_Task description_
Reproduce the entries exactly, but keep the pictures out of the copy.

_Data extracts_
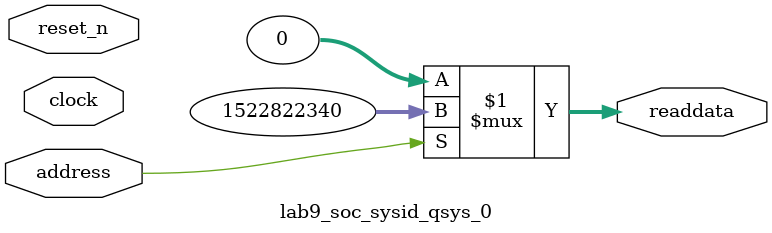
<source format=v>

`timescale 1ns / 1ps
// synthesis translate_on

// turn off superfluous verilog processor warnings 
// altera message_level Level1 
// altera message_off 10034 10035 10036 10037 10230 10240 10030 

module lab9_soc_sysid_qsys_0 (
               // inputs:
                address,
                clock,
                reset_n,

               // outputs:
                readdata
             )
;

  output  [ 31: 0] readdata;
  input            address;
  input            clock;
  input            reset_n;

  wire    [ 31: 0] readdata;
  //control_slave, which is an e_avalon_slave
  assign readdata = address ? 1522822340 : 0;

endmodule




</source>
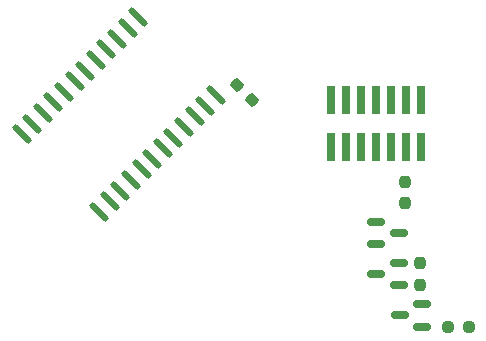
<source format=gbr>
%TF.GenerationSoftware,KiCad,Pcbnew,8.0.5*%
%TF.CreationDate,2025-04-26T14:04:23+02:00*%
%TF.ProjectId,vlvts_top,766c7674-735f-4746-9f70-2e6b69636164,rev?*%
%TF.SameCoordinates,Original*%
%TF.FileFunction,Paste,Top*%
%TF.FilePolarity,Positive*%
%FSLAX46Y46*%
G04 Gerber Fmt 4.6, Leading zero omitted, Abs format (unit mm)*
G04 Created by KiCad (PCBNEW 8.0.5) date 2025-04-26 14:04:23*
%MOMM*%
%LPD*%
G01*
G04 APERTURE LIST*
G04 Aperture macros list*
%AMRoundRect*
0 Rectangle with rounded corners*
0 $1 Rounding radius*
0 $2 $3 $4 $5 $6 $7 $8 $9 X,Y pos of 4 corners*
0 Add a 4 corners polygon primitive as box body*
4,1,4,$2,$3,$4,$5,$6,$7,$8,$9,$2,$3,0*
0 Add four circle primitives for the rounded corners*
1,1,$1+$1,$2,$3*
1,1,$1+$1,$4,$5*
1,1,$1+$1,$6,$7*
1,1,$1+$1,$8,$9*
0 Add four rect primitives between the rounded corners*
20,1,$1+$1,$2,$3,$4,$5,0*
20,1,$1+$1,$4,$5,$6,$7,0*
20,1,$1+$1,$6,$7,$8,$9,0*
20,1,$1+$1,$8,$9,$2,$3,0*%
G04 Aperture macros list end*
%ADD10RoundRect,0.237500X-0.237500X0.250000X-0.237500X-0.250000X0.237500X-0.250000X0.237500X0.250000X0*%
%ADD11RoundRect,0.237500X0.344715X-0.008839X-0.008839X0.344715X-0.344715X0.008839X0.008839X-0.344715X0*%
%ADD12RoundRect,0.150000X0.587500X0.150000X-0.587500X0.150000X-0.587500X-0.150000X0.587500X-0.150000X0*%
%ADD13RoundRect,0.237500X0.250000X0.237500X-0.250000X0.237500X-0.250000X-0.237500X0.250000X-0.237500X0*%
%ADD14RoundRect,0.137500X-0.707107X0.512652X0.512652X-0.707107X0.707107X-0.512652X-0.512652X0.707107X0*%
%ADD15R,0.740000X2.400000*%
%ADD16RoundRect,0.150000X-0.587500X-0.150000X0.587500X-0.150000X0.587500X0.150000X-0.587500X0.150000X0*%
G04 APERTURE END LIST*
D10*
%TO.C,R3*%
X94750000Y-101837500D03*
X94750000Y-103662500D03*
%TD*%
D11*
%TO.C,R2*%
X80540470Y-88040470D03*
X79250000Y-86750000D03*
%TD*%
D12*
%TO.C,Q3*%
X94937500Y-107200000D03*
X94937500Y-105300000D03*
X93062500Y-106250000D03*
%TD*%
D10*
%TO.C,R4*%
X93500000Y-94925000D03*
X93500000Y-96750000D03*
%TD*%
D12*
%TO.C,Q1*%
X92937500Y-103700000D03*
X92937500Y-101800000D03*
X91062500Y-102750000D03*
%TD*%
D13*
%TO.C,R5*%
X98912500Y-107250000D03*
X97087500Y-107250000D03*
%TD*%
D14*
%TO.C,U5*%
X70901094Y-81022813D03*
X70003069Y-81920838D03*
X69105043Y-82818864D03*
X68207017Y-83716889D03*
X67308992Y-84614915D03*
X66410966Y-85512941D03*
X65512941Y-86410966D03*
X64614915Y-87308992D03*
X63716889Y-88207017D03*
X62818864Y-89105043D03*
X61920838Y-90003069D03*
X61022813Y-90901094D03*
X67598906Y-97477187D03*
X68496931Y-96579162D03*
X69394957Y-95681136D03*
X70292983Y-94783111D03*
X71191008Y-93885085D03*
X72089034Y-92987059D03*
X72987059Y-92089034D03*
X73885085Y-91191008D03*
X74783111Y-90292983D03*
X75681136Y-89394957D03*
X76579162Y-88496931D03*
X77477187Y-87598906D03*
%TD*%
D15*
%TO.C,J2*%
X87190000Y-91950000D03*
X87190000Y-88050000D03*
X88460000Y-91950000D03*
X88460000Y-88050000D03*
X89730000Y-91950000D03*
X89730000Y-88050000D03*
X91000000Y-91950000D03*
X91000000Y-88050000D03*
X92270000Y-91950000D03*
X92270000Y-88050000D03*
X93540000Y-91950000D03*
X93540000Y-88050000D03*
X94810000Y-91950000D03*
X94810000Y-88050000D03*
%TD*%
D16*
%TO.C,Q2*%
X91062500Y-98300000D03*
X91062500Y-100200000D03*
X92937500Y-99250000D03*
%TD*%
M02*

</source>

_Exercise response_
<source format=v>

`timescale 1ns / 1ps
// synthesis translate_on

// turn off superfluous verilog processor warnings 
// altera message_level Level1 
// altera message_off 10034 10035 10036 10037 10230 10240 10030 

module lab9_soc_sysid_qsys_0 (
               // inputs:
                address,
                clock,
                reset_n,

               // outputs:
                readdata
             )
;

  output  [ 31: 0] readdata;
  input            address;
  input            clock;
  input            reset_n;

  wire    [ 31: 0] readdata;
  //control_slave, which is an e_avalon_slave
  assign readdata = address ? 1522822340 : 0;

endmodule




</source>
<source format=gbr>
%TF.GenerationSoftware,KiCad,Pcbnew,8.0.5*%
%TF.CreationDate,2025-04-26T14:04:23+02:00*%
%TF.ProjectId,vlvts_top,766c7674-735f-4746-9f70-2e6b69636164,rev?*%
%TF.SameCoordinates,Original*%
%TF.FileFunction,Paste,Top*%
%TF.FilePolarity,Positive*%
%FSLAX46Y46*%
G04 Gerber Fmt 4.6, Leading zero omitted, Abs format (unit mm)*
G04 Created by KiCad (PCBNEW 8.0.5) date 2025-04-26 14:04:23*
%MOMM*%
%LPD*%
G01*
G04 APERTURE LIST*
G04 Aperture macros list*
%AMRoundRect*
0 Rectangle with rounded corners*
0 $1 Rounding radius*
0 $2 $3 $4 $5 $6 $7 $8 $9 X,Y pos of 4 corners*
0 Add a 4 corners polygon primitive as box body*
4,1,4,$2,$3,$4,$5,$6,$7,$8,$9,$2,$3,0*
0 Add four circle primitives for the rounded corners*
1,1,$1+$1,$2,$3*
1,1,$1+$1,$4,$5*
1,1,$1+$1,$6,$7*
1,1,$1+$1,$8,$9*
0 Add four rect primitives between the rounded corners*
20,1,$1+$1,$2,$3,$4,$5,0*
20,1,$1+$1,$4,$5,$6,$7,0*
20,1,$1+$1,$6,$7,$8,$9,0*
20,1,$1+$1,$8,$9,$2,$3,0*%
G04 Aperture macros list end*
%ADD10RoundRect,0.237500X-0.237500X0.250000X-0.237500X-0.250000X0.237500X-0.250000X0.237500X0.250000X0*%
%ADD11RoundRect,0.237500X0.344715X-0.008839X-0.008839X0.344715X-0.344715X0.008839X0.008839X-0.344715X0*%
%ADD12RoundRect,0.150000X0.587500X0.150000X-0.587500X0.150000X-0.587500X-0.150000X0.587500X-0.150000X0*%
%ADD13RoundRect,0.237500X0.250000X0.237500X-0.250000X0.237500X-0.250000X-0.237500X0.250000X-0.237500X0*%
%ADD14RoundRect,0.137500X-0.707107X0.512652X0.512652X-0.707107X0.707107X-0.512652X-0.512652X0.707107X0*%
%ADD15R,0.740000X2.400000*%
%ADD16RoundRect,0.150000X-0.587500X-0.150000X0.587500X-0.150000X0.587500X0.150000X-0.587500X0.150000X0*%
G04 APERTURE END LIST*
D10*
%TO.C,R3*%
X94750000Y-101837500D03*
X94750000Y-103662500D03*
%TD*%
D11*
%TO.C,R2*%
X80540470Y-88040470D03*
X79250000Y-86750000D03*
%TD*%
D12*
%TO.C,Q3*%
X94937500Y-107200000D03*
X94937500Y-105300000D03*
X93062500Y-106250000D03*
%TD*%
D10*
%TO.C,R4*%
X93500000Y-94925000D03*
X93500000Y-96750000D03*
%TD*%
D12*
%TO.C,Q1*%
X92937500Y-103700000D03*
X92937500Y-101800000D03*
X91062500Y-102750000D03*
%TD*%
D13*
%TO.C,R5*%
X98912500Y-107250000D03*
X97087500Y-107250000D03*
%TD*%
D14*
%TO.C,U5*%
X70901094Y-81022813D03*
X70003069Y-81920838D03*
X69105043Y-82818864D03*
X68207017Y-83716889D03*
X67308992Y-84614915D03*
X66410966Y-85512941D03*
X65512941Y-86410966D03*
X64614915Y-87308992D03*
X63716889Y-88207017D03*
X62818864Y-89105043D03*
X61920838Y-90003069D03*
X61022813Y-90901094D03*
X67598906Y-97477187D03*
X68496931Y-96579162D03*
X69394957Y-95681136D03*
X70292983Y-94783111D03*
X71191008Y-93885085D03*
X72089034Y-92987059D03*
X72987059Y-92089034D03*
X73885085Y-91191008D03*
X74783111Y-90292983D03*
X75681136Y-89394957D03*
X76579162Y-88496931D03*
X77477187Y-87598906D03*
%TD*%
D15*
%TO.C,J2*%
X87190000Y-91950000D03*
X87190000Y-88050000D03*
X88460000Y-91950000D03*
X88460000Y-88050000D03*
X89730000Y-91950000D03*
X89730000Y-88050000D03*
X91000000Y-91950000D03*
X91000000Y-88050000D03*
X92270000Y-91950000D03*
X92270000Y-88050000D03*
X93540000Y-91950000D03*
X93540000Y-88050000D03*
X94810000Y-91950000D03*
X94810000Y-88050000D03*
%TD*%
D16*
%TO.C,Q2*%
X91062500Y-98300000D03*
X91062500Y-100200000D03*
X92937500Y-99250000D03*
%TD*%
M02*

</source>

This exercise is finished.